What We Learned at ICSC RECon

Metro Commercial recently returned from a trip to Las Vegas to attend the International Council of Shopping Center (ICSC) RECon. The three-day convention provided the team with deal making opportunities, professional development workshops, networking and much more. Metro’s team was among 37,000 industry professionals that participated in sessions ranging from digitally native brands expanding into Brick and Mortar to preparing for the future of retail and mixed-use.

The team brought back some key takeaways and trends that they noticed during the convention:

The Future of Brick and Mortar: There was an overwhelming interest and curiosity about what the business will look like in the next few years, as online retail and brick and mortar shops are finding a comfortable rhythm to co-exist. Some say the industry is in flux and much of the traditionally built infrastructure is evolving with it. Brick and mortar spaces will survive but not without the elimination or repurposing of 30% of the existing inventory.

Transparency is Key: Landlords and tenants seem to be more transparent than ever. They’re working together on new deals, managing existing store portfolios and are more understanding of one another’s needs.

“Retail” is Changing: The market has shifted, which means owners and brokers need to think outside of the box to repurpose centers that include medical, housing, and assisted living, among others.

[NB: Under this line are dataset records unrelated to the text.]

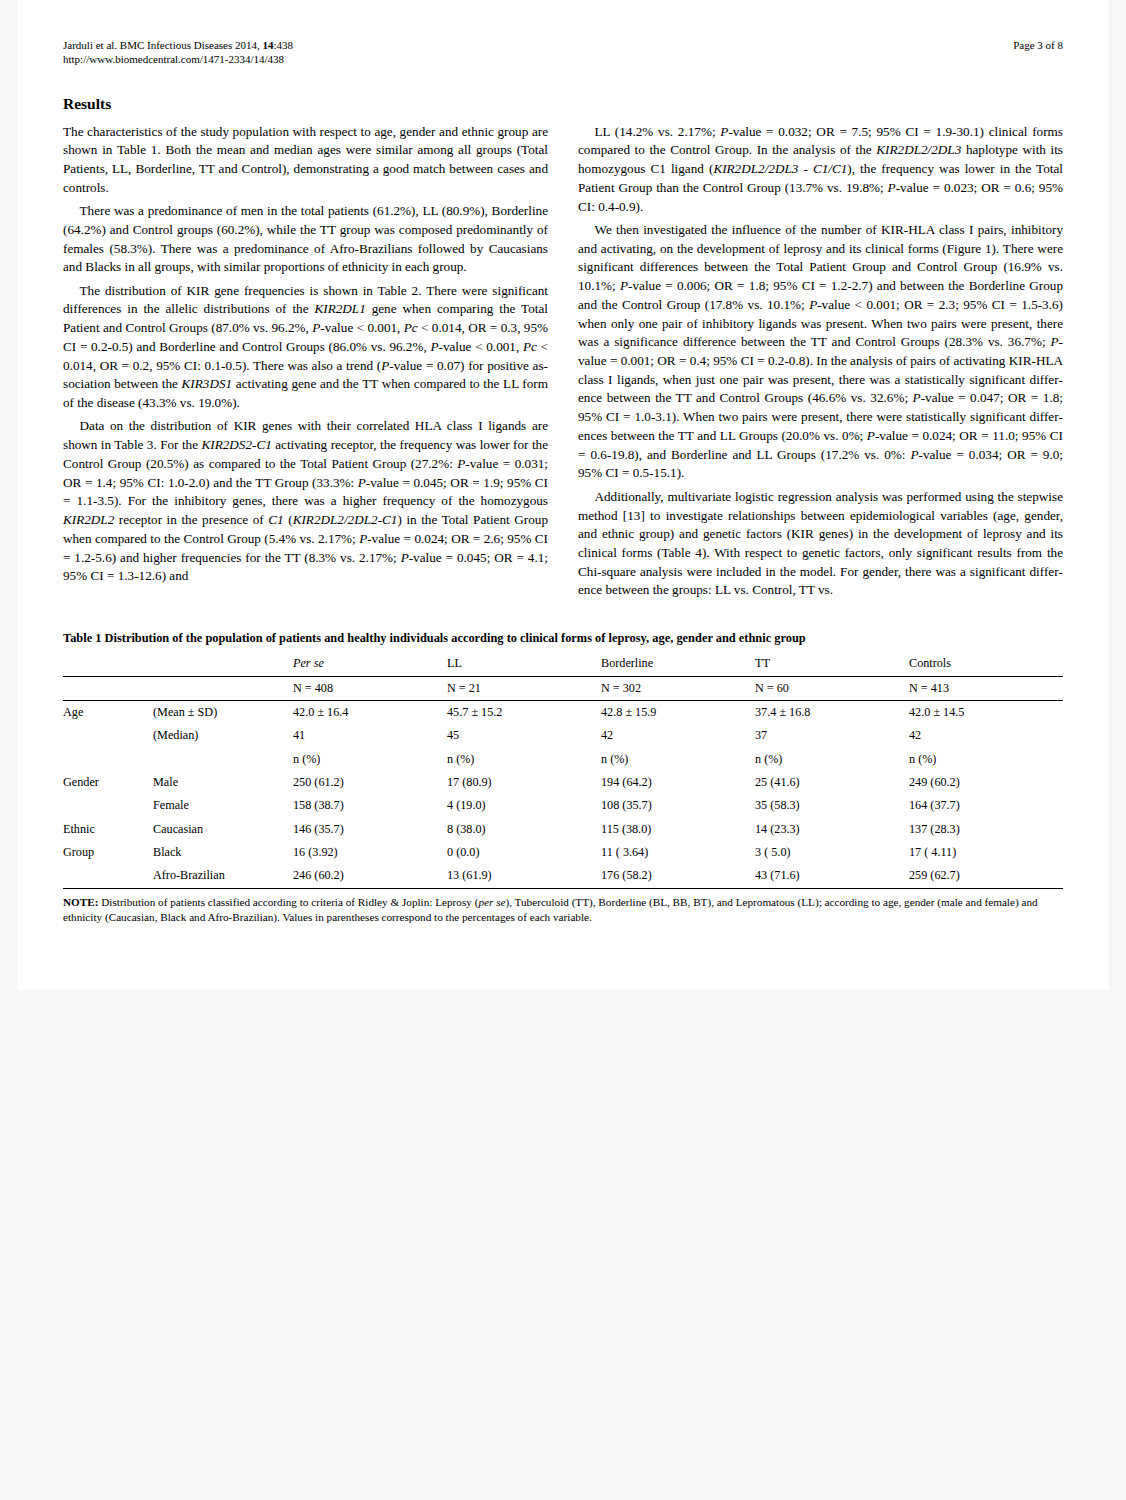Jarduli et al. BMC Infectious Diseases 2014, 14:438
http://www.biomedcentral.com/1471-2334/14/438
Page 3 of 8
Results
The characteristics of the study population with respect to age, gender and ethnic group are shown in Table 1. Both the mean and median ages were similar among all groups (Total Patients, LL, Borderline, TT and Control), demonstrating a good match between cases and controls.
There was a predominance of men in the total patients (61.2%), LL (80.9%), Borderline (64.2%) and Control groups (60.2%), while the TT group was composed predominantly of females (58.3%). There was a predominance of Afro-Brazilians followed by Caucasians and Blacks in all groups, with similar proportions of ethnicity in each group.
The distribution of KIR gene frequencies is shown in Table 2. There were significant differences in the allelic distributions of the KIR2DL1 gene when comparing the Total Patient and Control Groups (87.0% vs. 96.2%, P-value < 0.001, Pc < 0.014, OR = 0.3, 95% CI = 0.2-0.5) and Borderline and Control Groups (86.0% vs. 96.2%, P-value < 0.001, Pc < 0.014, OR = 0.2, 95% CI: 0.1-0.5). There was also a trend (P-value = 0.07) for positive association between the KIR3DS1 activating gene and the TT when compared to the LL form of the disease (43.3% vs. 19.0%).
Data on the distribution of KIR genes with their correlated HLA class I ligands are shown in Table 3. For the KIR2DS2-C1 activating receptor, the frequency was lower for the Control Group (20.5%) as compared to the Total Patient Group (27.2%: P-value = 0.031; OR = 1.4; 95% CI: 1.0-2.0) and the TT Group (33.3%: P-value = 0.045; OR = 1.9; 95% CI = 1.1-3.5). For the inhibitory genes, there was a higher frequency of the homozygous KIR2DL2 receptor in the presence of C1 (KIR2DL2/2DL2-C1) in the Total Patient Group when compared to the Control Group (5.4% vs. 2.17%; P-value = 0.024; OR = 2.6; 95% CI = 1.2-5.6) and higher frequencies for the TT (8.3% vs. 2.17%; P-value = 0.045; OR = 4.1; 95% CI = 1.3-12.6) and
LL (14.2% vs. 2.17%; P-value = 0.032; OR = 7.5; 95% CI = 1.9-30.1) clinical forms compared to the Control Group. In the analysis of the KIR2DL2/2DL3 haplotype with its homozygous C1 ligand (KIR2DL2/2DL3 - C1/C1), the frequency was lower in the Total Patient Group than the Control Group (13.7% vs. 19.8%; P-value = 0.023; OR = 0.6; 95% CI: 0.4-0.9).
We then investigated the influence of the number of KIR-HLA class I pairs, inhibitory and activating, on the development of leprosy and its clinical forms (Figure 1). There were significant differences between the Total Patient Group and Control Group (16.9% vs. 10.1%; P-value = 0.006; OR = 1.8; 95% CI = 1.2-2.7) and between the Borderline Group and the Control Group (17.8% vs. 10.1%; P-value < 0.001; OR = 2.3; 95% CI = 1.5-3.6) when only one pair of inhibitory ligands was present. When two pairs were present, there was a significance difference between the TT and Control Groups (28.3% vs. 36.7%; P-value = 0.001; OR = 0.4; 95% CI = 0.2-0.8). In the analysis of pairs of activating KIR-HLA class I ligands, when just one pair was present, there was a statistically significant difference between the TT and Control Groups (46.6% vs. 32.6%; P-value = 0.047; OR = 1.8; 95% CI = 1.0-3.1). When two pairs were present, there were statistically significant differences between the TT and LL Groups (20.0% vs. 0%; P-value = 0.024; OR = 11.0; 95% CI = 0.6-19.8), and Borderline and LL Groups (17.2% vs. 0%: P-value = 0.034; OR = 9.0; 95% CI = 0.5-15.1).
Additionally, multivariate logistic regression analysis was performed using the stepwise method [13] to investigate relationships between epidemiological variables (age, gender, and ethnic group) and genetic factors (KIR genes) in the development of leprosy and its clinical forms (Table 4). With respect to genetic factors, only significant results from the Chi-square analysis were included in the model. For gender, there was a significant difference between the groups: LL vs. Control, TT vs.
Table 1 Distribution of the population of patients and healthy individuals according to clinical forms of leprosy, age, gender and ethnic group
| | Per se | LL | Borderline | TT | Controls |
| --- | --- | --- | --- | --- | --- |
| | N = 408 | N = 21 | N = 302 | N = 60 | N = 413 |
| Age | (Mean ± SD) | 42.0 ± 16.4 | 45.7 ± 15.2 | 42.8 ± 15.9 | 37.4 ± 16.8 | 42.0 ± 14.5 |
| | (Median) | 41 | 45 | 42 | 37 | 42 |
| | | n (%) | n (%) | n (%) | n (%) | n (%) |
| Gender | Male | 250 (61.2) | 17 (80.9) | 194 (64.2) | 25 (41.6) | 249 (60.2) |
| | Female | 158 (38.7) | 4 (19.0) | 108 (35.7) | 35 (58.3) | 164 (37.7) |
| Ethnic | Caucasian | 146 (35.7) | 8 (38.0) | 115 (38.0) | 14 (23.3) | 137 (28.3) |
| Group | Black | 16 (3.92) | 0 (0.0) | 11 ( 3.64) | 3 ( 5.0) | 17 ( 4.11) |
| | Afro-Brazilian | 246 (60.2) | 13 (61.9) | 176 (58.2) | 43 (71.6) | 259 (62.7) |
NOTE: Distribution of patients classified according to criteria of Ridley & Joplin: Leprosy (per se), Tuberculoid (TT), Borderline (BL, BB, BT), and Lepromatous (LL); according to age, gender (male and female) and ethnicity (Caucasian, Black and Afro-Brazilian). Values in parentheses correspond to the percentages of each variable.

Also, more mixed-use properties will continue to emerge and thrive in the next few years. The retail industry is changing but store growth will always occur as retailers begin to reinvent themselves.

Work-Live-Play: Landlords will continue to redevelop all of their properties with more amenities to accommodate a work-live-play lifestyle, including fitness, entertainment, grocery and restaurants. Landlords are willing to cut more attractive deals for users that provide this “halo effect” for the rest of their centers.

We Are Over-Developed: In an over-retailed America, Class A centers are staying Class A centers, while Class B and C centers are trying to catch up and transform. Non-traditional retail uses are taking over difficult spaces left behind, like shopping centers and malls.